3. Solving the System: 3x + 2y + 25 = 0 and 2x + y + 10 = 0
Finally, let's solve the third system of equations:
3x + 2y + 25 = 0
2x + y + 10 = 0
For this system, we can again use the elimination method. To eliminate y, we can multiply the second equation by -2:
-2(2x + y + 10) = -4x - 2y - 20 = 0
Now, add this modified equation to the first equation:
(3x + 2y + 25) + (-4x - 2y - 20) = 0
-x + 5 = 0
-x = -5
x = 5
Now that we have the value of x, substitute it back into the second equation to find y:
2(5) + y + 10 = 0
10 + y + 10 = 0
y + 20 = 0
y = -20
Thus, the solution to the third system of equations is x = 5 and y = -20. Let's verify this solution:
- Equation 1: 3(5) + 2(-20) + 25 = 15 - 40 + 25 = 0 (Correct)
- Equation 2: 2(5) + (-20) + 10 = 10 - 20 + 10 = 0 (Correct)
Therefore, the solution (x, y) = (5, -20) is confirmed. This system further demonstrates the effectiveness of the elimination method, particularly when dealing with equations where variables can be easily eliminated through multiplication and addition.

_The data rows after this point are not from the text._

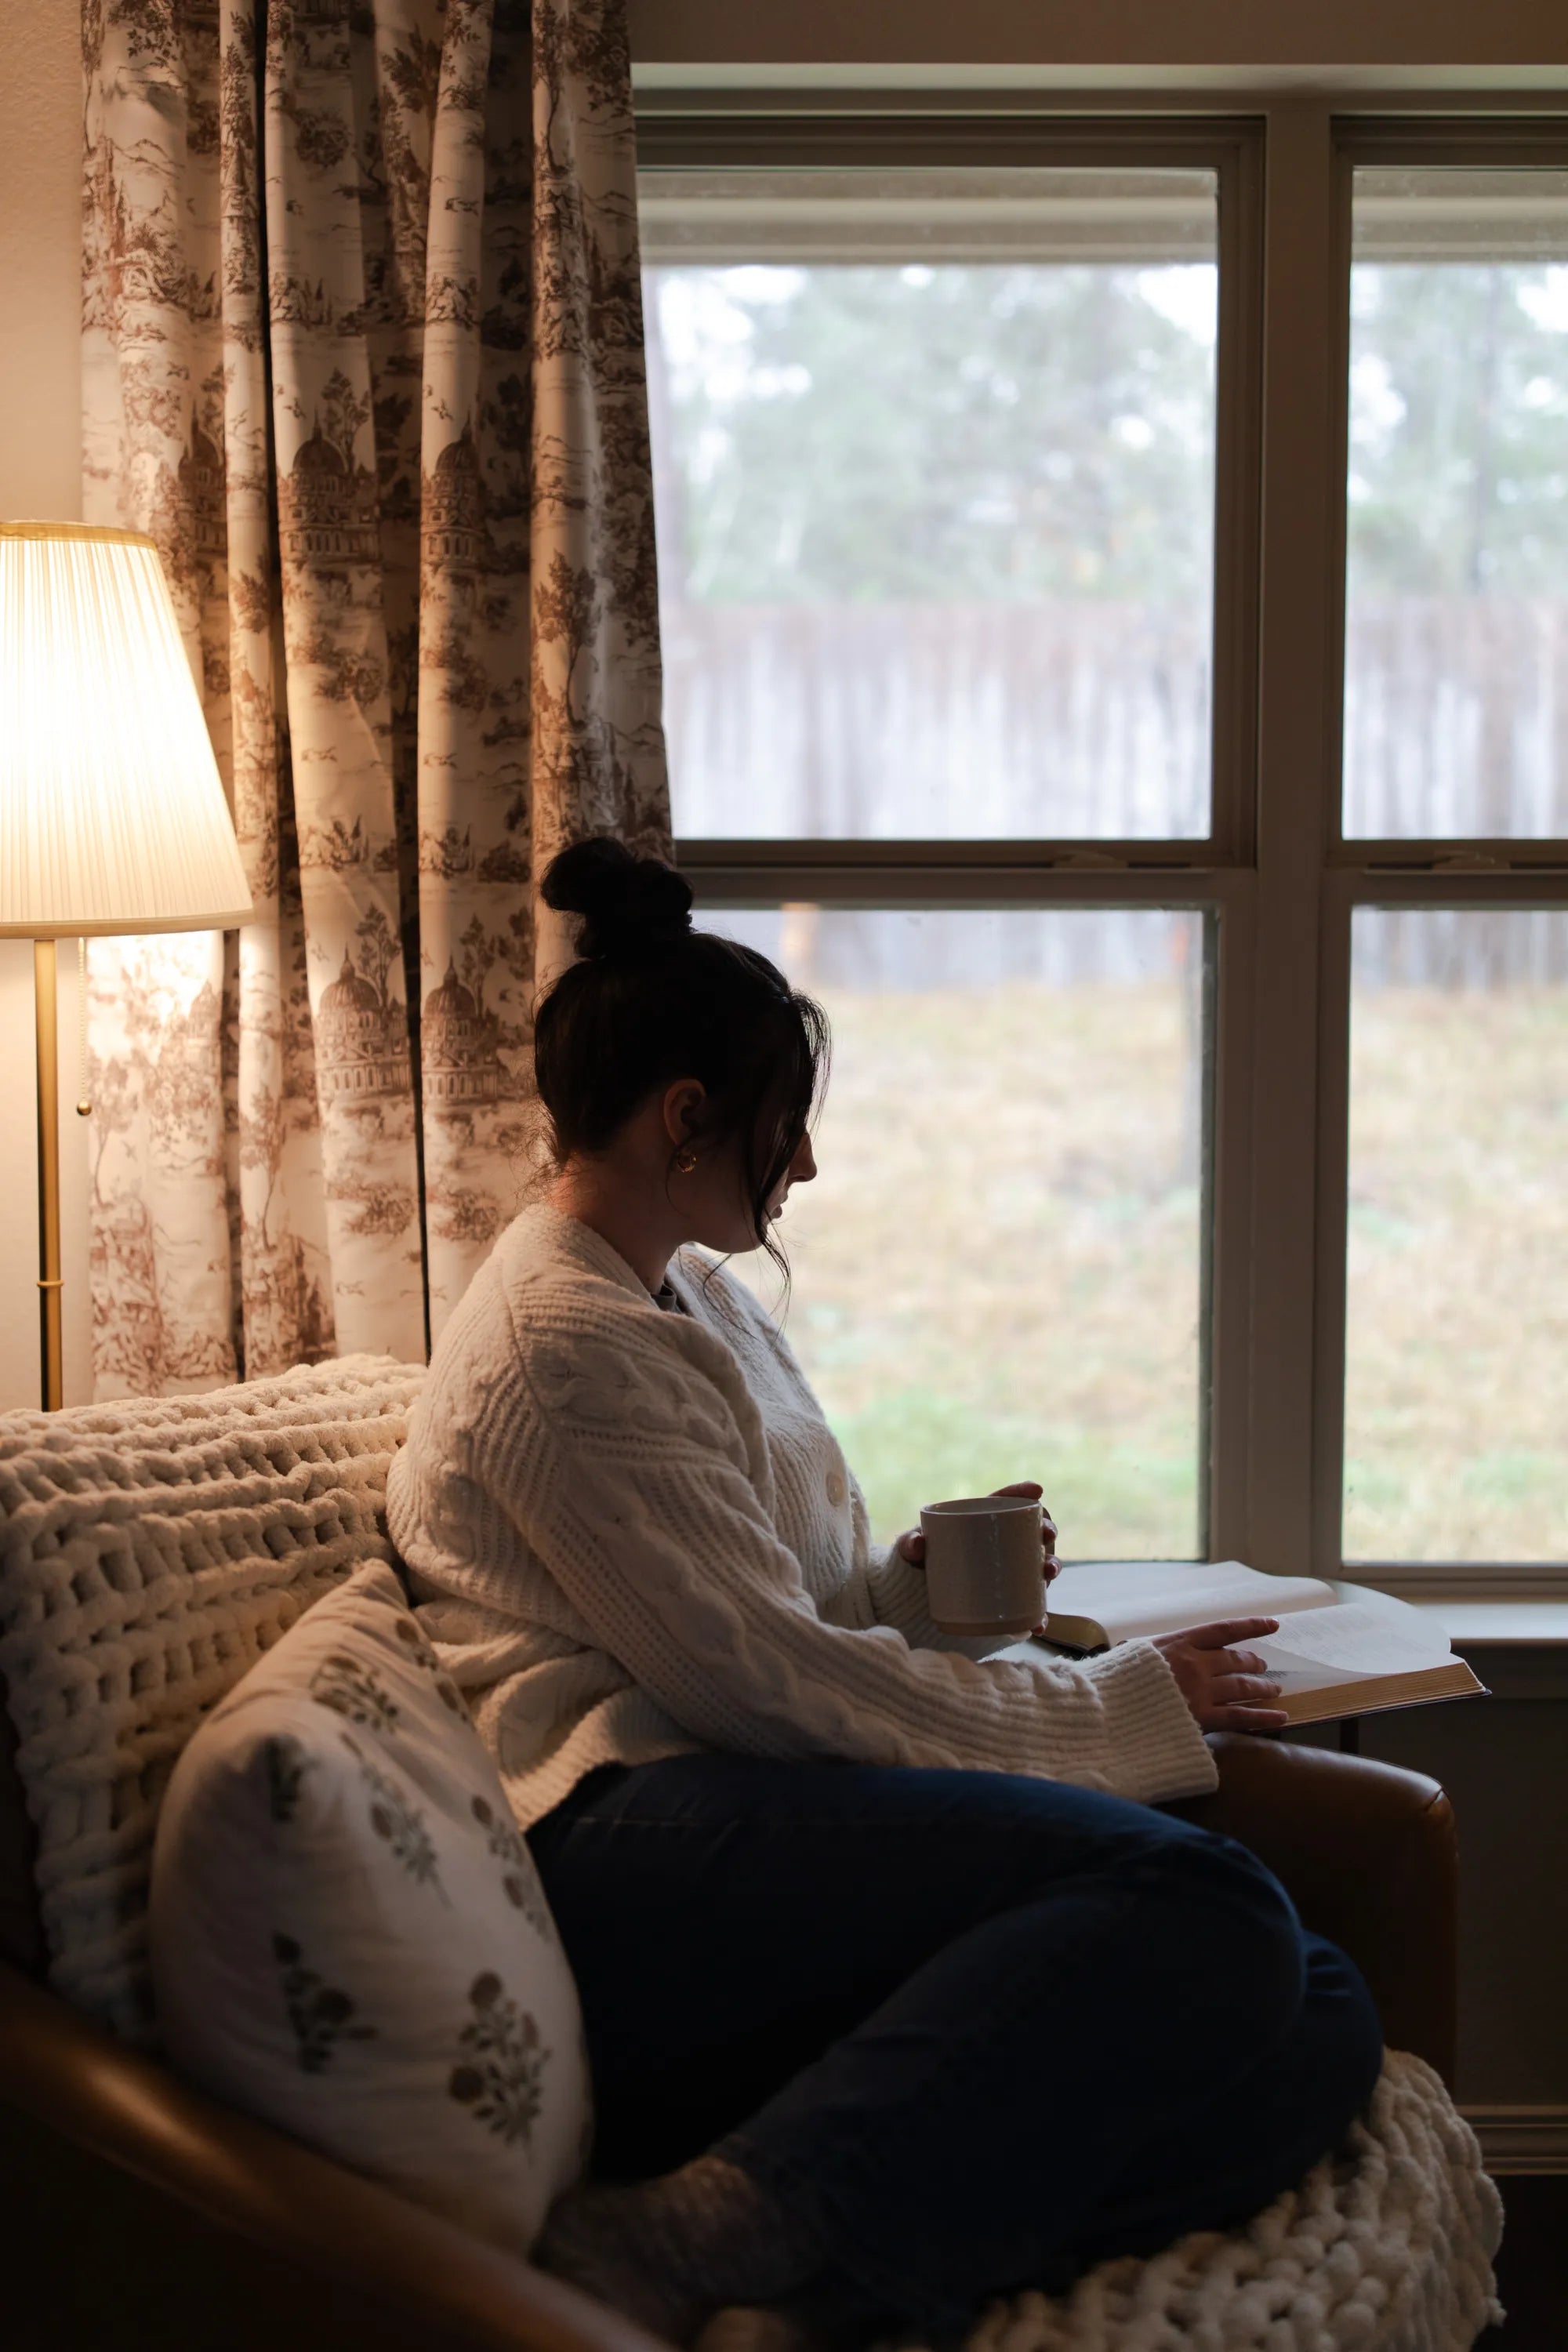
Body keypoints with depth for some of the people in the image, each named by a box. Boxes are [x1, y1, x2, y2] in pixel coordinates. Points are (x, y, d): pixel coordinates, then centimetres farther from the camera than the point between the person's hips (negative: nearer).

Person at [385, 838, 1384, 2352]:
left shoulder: (695, 1299, 26)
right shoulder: (564, 1344, -5)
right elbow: (758, 1673, -12)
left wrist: (924, 1581, 10)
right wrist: (1128, 1705, -5)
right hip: (631, 1846, -9)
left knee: (1319, 2018, -14)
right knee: (1194, 1904, -29)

The consistent application of algebraic principles, coupled with careful execution, ensures accurate solutions even in systems with larger numbers or negative values. This reinforces the importance of a methodical approach in problem-solving.
Conclusion
In this article, we've explored how to solve systems of linear equations using both substitution and elimination methods. Each system presented different challenges, highlighting the importance of understanding the nuances of each method and choosing the most efficient approach. Mastery of these techniques is essential for further studies in mathematics and related fields. Solving systems of equations is a cornerstone of algebra, and with practice, these methods become second nature, enabling you to tackle complex problems with confidence. The ability to solve such systems is not just a mathematical skill but also a valuable tool for analytical thinking and problem-solving in various real-world scenarios.